Monday, September 15, 2014

The Independence Vote in a Risk-Averse Scotland

My hunch is that Scotland’s independence movement has slightly more support than the public opinion polls suggest and will carry this week’s vote. Part of this support will come from the undecided voters, most of whom, I believe, will see the Yes vote as the less risky option. Undecided voters often, in the end, decide not to take chances, and polls so far show undecided voters breaking mainly for the Yes camp.

This way of understanding the question of independence is natural enough for me given my point of view, looking at the situation from the former British colony of Pennsylvania. History has much to say about British colonies but says surprisingly little about lands that, having won their independence from London, had second thoughts a few years later and wanted to invite the English to come back. To be sure, there is still a political faction in Pennsylvania that regrets the split from England, but they realize they are a fringe group and know better than to press the point. Of course, Scottish voters are also aware of this history — that, defying the economic logic about economies of scale, former colonies almost invariably do better as independent countries.

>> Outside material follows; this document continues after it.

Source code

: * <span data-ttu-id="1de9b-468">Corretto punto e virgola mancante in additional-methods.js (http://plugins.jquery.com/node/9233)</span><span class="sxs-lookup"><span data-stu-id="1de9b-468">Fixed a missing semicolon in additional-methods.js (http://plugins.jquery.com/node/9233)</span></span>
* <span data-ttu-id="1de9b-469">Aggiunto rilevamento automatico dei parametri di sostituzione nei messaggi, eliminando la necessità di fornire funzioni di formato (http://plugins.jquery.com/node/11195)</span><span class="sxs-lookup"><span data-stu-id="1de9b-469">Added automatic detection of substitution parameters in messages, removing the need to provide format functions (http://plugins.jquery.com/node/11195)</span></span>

What has changed the independence question so much in the past month is that the political discussion has revealed that the major parties and political institutions in London view Scotland essentially as a colony, and have for the past 30 years or so. As seen from London, Scotland is a place to extract oil and a place to deploy nuclear missiles. If it is also a place where wool, whiskey, and party supporters come from, so much the better. Scotland, of course, sees itself as much more than this and would like to set the record straight. To be sure, the immediate financial costs of Scottish independence will be substantial. However, if Scotland thinks it will do better as an independent country, history is on its side.